Вещи были сложены наспех и всё время падали из рук. В сумке помещались разнообразные заметки на клочках бумаги, вырезки и газет и журналов, фотокопии страниц пятидесятилетней давности. Материалы для книги, которая хорошо продумалась, ясно осозналась, но никак не писалась. Сумку невозможно было закрыть, листки вылетали и мокли в лужах.
Улицу почистили несколькими днями раньше, но она уже покрылась мокротой и кое-где ледяной коркой. Чёрные мокрые деревья гудели вершинами.
- Здравствуйте! – нагнала меня худенькая женщина лет сорока, незаметной внешности, невысокого роста, темноволосая, в элегантном пальто. Все звали ее Гауляйтершей. Я знала Гауляйтершу совсем мало, встречала редко, но была с ней всегда очень вежливой. – Вам обязательно нужно пойти со мной, у вас там обнаружены неправильные записи за 1942-й год, вам придется это объяснить.
- Как 1942-й? Вы имеете в виду хотя бы 1992-й?
Гауляйтерша не грубо, но твердо взяла меня за локоть:
-Пойдемте, пойдемте.
Еще несколько бумажных полосок из сумки выпало на асфальт. Они тут же потемнели.
Гауляйтерша быстро шла дворами, а потом мы оказались у склона холма и стали спускаться. Туфельки Гауляйтерши вязли в мокром снегу и темной, жидкой грязи.
- Как же вы идете в таких туфельках? Тут сапоги нужны!
Гауляйтерша промолчала, не останавливаясь. Я еле поспевала за ней, продолжая ронять то то, то это. Брошюрка из кармана шлепнулась в черную жижу. Уже не поднять.
Постепенно возникли большие, темные здания, и мы быстро пошли по тротуарам. Разглядеть подробности на ходу было невозможно. Там и сям мелькали по сторонам скверы, чугунные ограды. Где мы? И тут я заметила написанный на стене портрет Бетховена в голубых тонах, и, хотя я прежде его никогда не видела, догадалась:
- Мы в Риге?
- В Риге, - кивнула Гауляйтерша, глядя вперед. – Быстрее.
На улицах стояли и ходили патрули в черной форме. Людей было не видно. Гауляйтерша втащила меня в фойе, передала гардеробщикам и быстро скрылась в коридоре.
-Снимайте пальто, сдавайте. Шапку тоже. Почему у вас две шапки?
Я не знала, почему у меня две шапки. Скорее всего, в спешке запасную было некуда втиснуть, кроме как тоже напялить на голову. Не помню.
- Проходите в приемную, запишитесь. Вон туда.

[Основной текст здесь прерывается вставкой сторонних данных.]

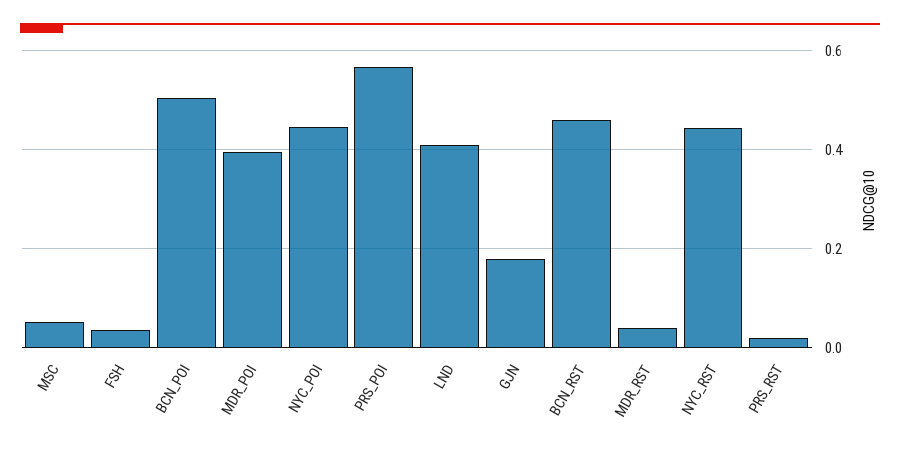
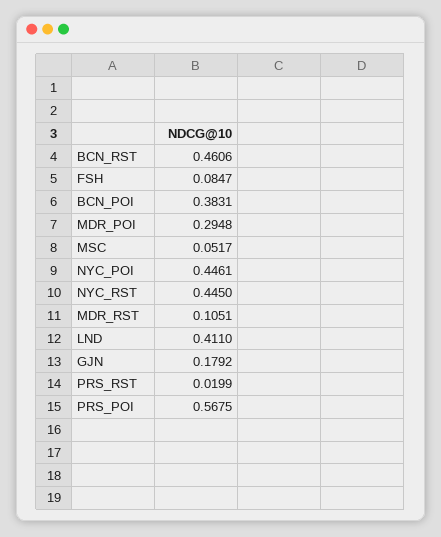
FSH: 0.04 -> 0.0847
BCN_POI: 0.5 -> 0.3831
MDR_POI: 0.4 -> 0.2948
MDR_RST: 0.04 -> 0.1051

Приемная была средних размеров комната с большими креслами, почти все занятыми людьми, разглядеть которых я была не способна. Какая у них была национальность, на каких языках шептались и думали – понять невозможно. У всех были чемоданы, рюкзаки, сумки, коробки, свертки. Пахло потом и грязью тела. Втиснулась между узлами из старых одеял двух толстых, сисястых баб в больших клетчатых платках. Быстрый взгляд определил: молодухи, и не совсем и толстые - просто на каждой было напялено как минимум три пальто. У обеих были до того простецкие, обветренные, сугубо славянские лица, что я рискнула спросить ту, что справа:
- Вы откуда?
- С Киева.
Ну, не знаю, с какого такого Киева, ведь вид у нее был – из дальней деревни. Из той, где глухие леса и мужья-сыновья отсиживаются в чащах. В схронах.
Бабу невнятно позвали. Она грузно поднялась и скрылась за дверью. А вещи?
Кто-то ответил: За ними придут.
В углу приёмной, на полу, валялась толстая книга: Л.Н.Толстой, "Война и мир".
Но ведь я не записалась! Я открыла дверь, и секретарь взглянул на меня:
-А, это у вас 1942-й год? Так-так. Всё неправильно у вас там. Разберёмся. Ждите, вас вызовут.
И так я сидела и сидела. Наконец, спросила у второй бабы:
-А вы откуда?
-С Киева, - звонко ответила баба, подвинув бесформенный узел к себе поближе.
Ааааа.... Баба... С Киева... Слёзы полились у меня из глаз.
-А чому вы плачете?
Чому я плачу, чому?... Заливаясь слезами, я поняла: я плачу от смеха. Я смеюсь со всхлипами, меня трясёт от смеха, и скоро этот смех меня задушит, убьёт, остановит моё сердце.